With a bit of hackery you can do this in a very similar R package, corrgram
. This one allows you to easily define your own panel functions, and helpfully makes theirs easy to view as templates. Here's the some code and figure produced:
set.seed(42)
library(corrgram)
# This panel adds significance starts, or NS for not significant
panel.signif <- function (x, y, corr = NULL, col.regions, digits = 2, cex.cor,
...) {
usr <- par("usr")
on.exit(par(usr))
par(usr = c(0, 1, 0, 1))
results <- cor.test(x, y, alternative = "two.sided")
est <- results$p.value
stars <- ifelse(est < 5e-4, "***",
ifelse(est < 5e-3, "**",
ifelse(est < 5e-2, "*", "NS")))
cex.cor <- 0.4/strwidth(stars)
text(0.5, 0.5, stars, cex = cex.cor)
}
# This panel combines edits the "shade" panel from the package
# to overlay the correlation value as requested
panel.shadeNtext <- function (x, y, corr = NULL, col.regions, ...)
{
if (is.null(corr))
corr <- cor(x, y, use = "pair")
ncol <- 14
pal <- col.regions(ncol)
col.ind <- as.numeric(cut(corr, breaks = seq(from = -1, to = 1,
length = ncol + 1), include.lowest = TRUE))
usr <- par("usr")
rect(usr[1], usr[3], usr[2], usr[4], col = pal[col.ind],
border = NA)
box(col = "lightgray")
on.exit(par(usr))
par(usr = c(0, 1, 0, 1))
r <- formatC(corr, digits = 2, format = "f")
cex.cor <- .8/strwidth("-X.xx")
text(0.5, 0.5, r, cex = cex.cor)
}
# Generate some sample data
sample.data <- matrix(rnorm(100), ncol=10)

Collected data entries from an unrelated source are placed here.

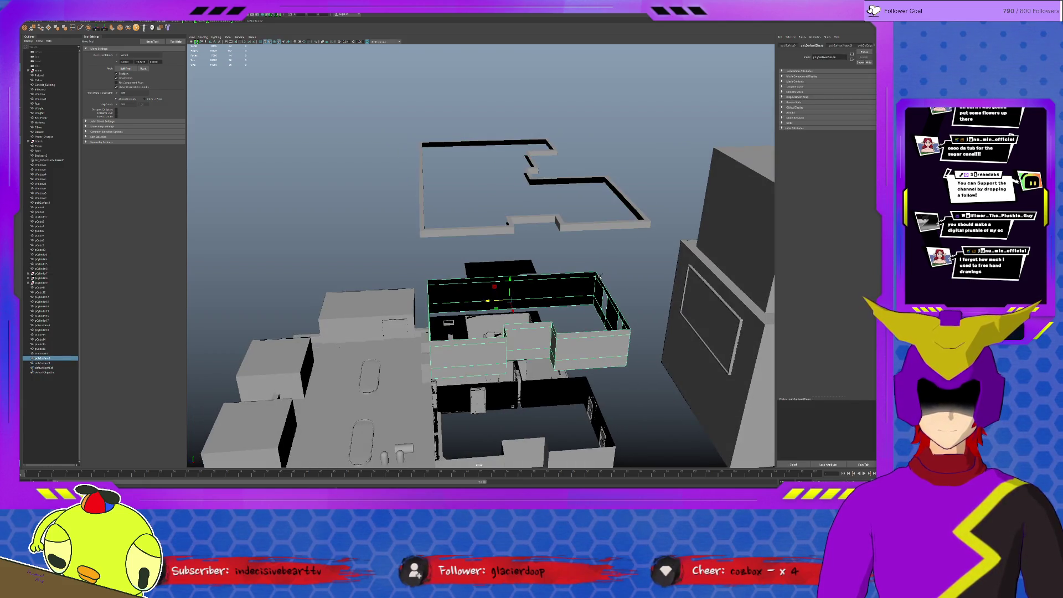
key(ctrl+z)
key(ctrl+z)
key(ctrl+z)
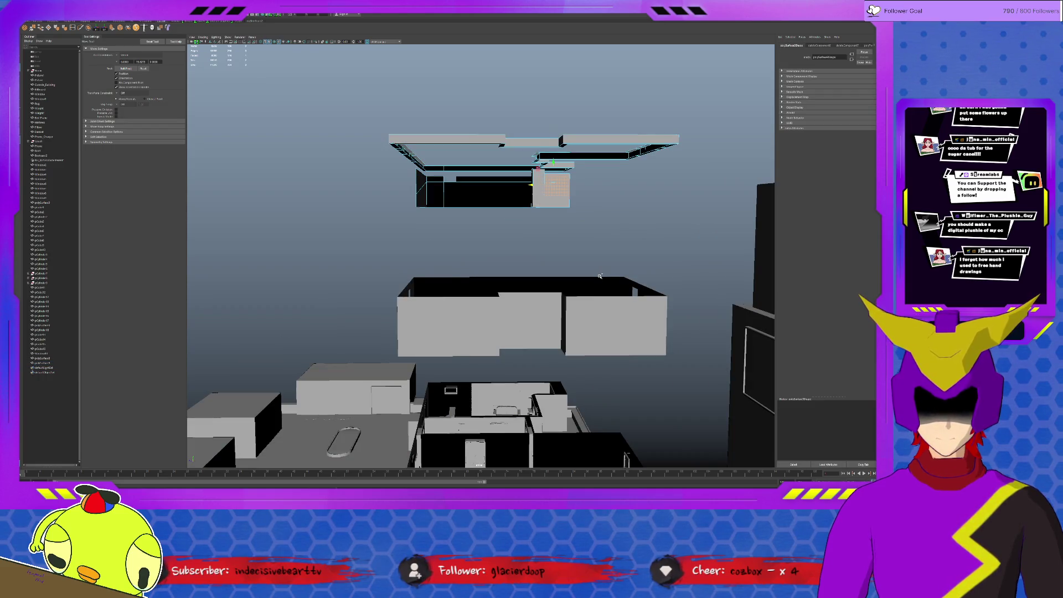
key(ctrl+z)
alt+drag(599, 276, 601, 192)
Step: Delete the upper-floor wall faces and front wall, then lower the ceiling rim onto the lower floor
double_click(602, 194)
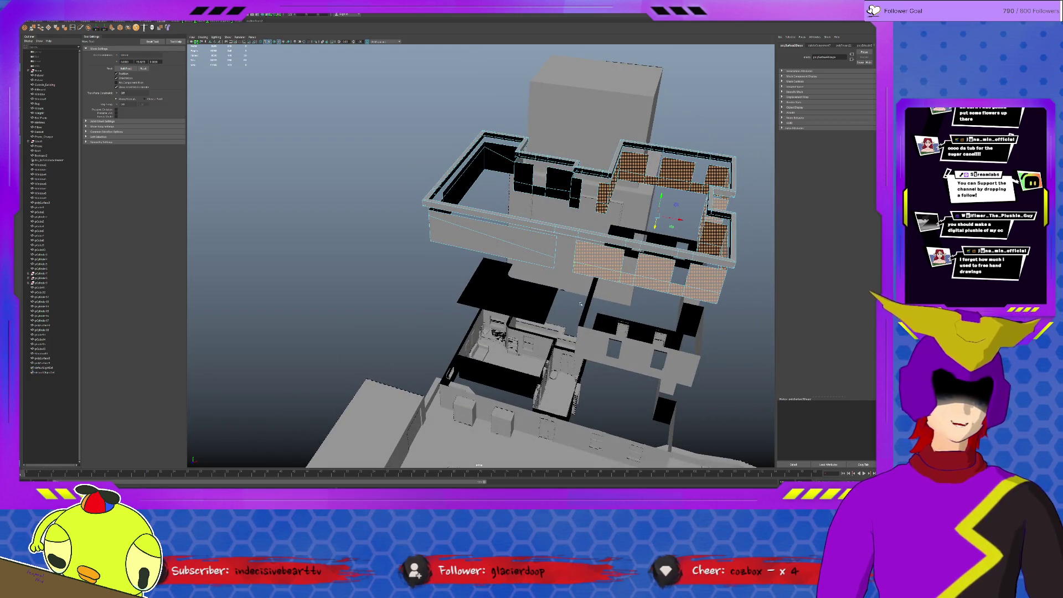
key(Delete)
click(562, 232)
key(Delete)
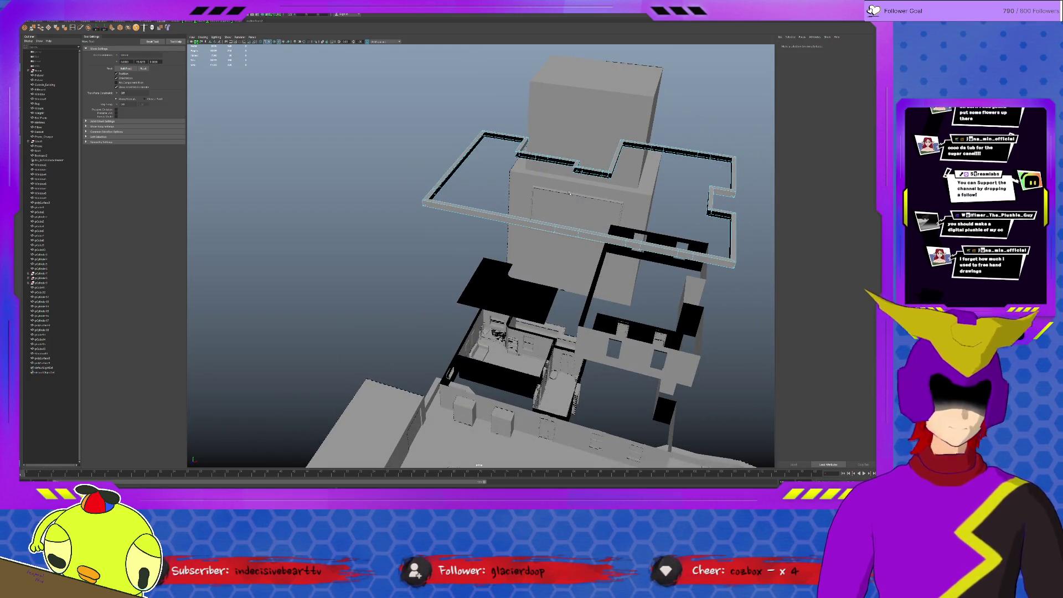
click(561, 226)
alt+drag(562, 226, 581, 166)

# Call the corrgram function with the new panel functions
# NB: call on the data, not the correlation matrix
corrgram(sample.data, type="data", lower.panel=panel.shadeNtext,
upper.panel=panel.signif)
The code isn't very clean, as it's mostly patched together functions from the package, but it should give you a good start to get the plot you want. Possibly you can take a similar approach with the corrplot
package too.
update: Here's a version with stars and cor on the same triangle:
panel.shadeNtext <- function (x, y, corr = NULL, col.regions, ...)
{
corr <- cor(x, y, use = "pair")
results <- cor.test(x, y, alternative = "two.sided")
est <- results$p.value
stars <- ifelse(est < 5e-4, "***",
ifelse(est < 5e-3, "**",
ifelse(est < 5e-2, "*", "")))
ncol <- 14
pal <- col.regions(ncol)
col.ind <- as.numeric(cut(corr, breaks = seq(from = -1, to = 1,
length = ncol + 1), include.lowest = TRUE))
usr <- par("usr")
rect(usr[1], usr[3], usr[2], usr[4], col = pal[col.ind],
border = NA)
box(col = "lightgray")
on.exit(par(usr))
par(usr = c(0, 1, 0, 1))
r <- formatC(corr, digits = 2, format = "f")
cex.cor <- .8/strwidth("-X.xx")
fonts <- ifelse(stars != "", 2,1)
# option 1: stars:
text(0.5, 0.4, paste0(r,"
", stars), cex = cex.cor)
# option 2: bolding:
#text(0.5, 0.5, r, cex = cex.cor, font=fonts)
}
# Generate some sample data
sample.data <- matrix(rnorm(100), ncol=10)
# Call the corrgram function with the new panel functions
# NB: call on the data, not the correlation matrix
corrgram(sample.data, type="data", lower.panel=panel.shadeNtext,
upper.panel=NULL)
Also commented out is another way of showing significance, it'll bold those below a threshold rather than using stars. Might be clearer that way, depending on what you want to show.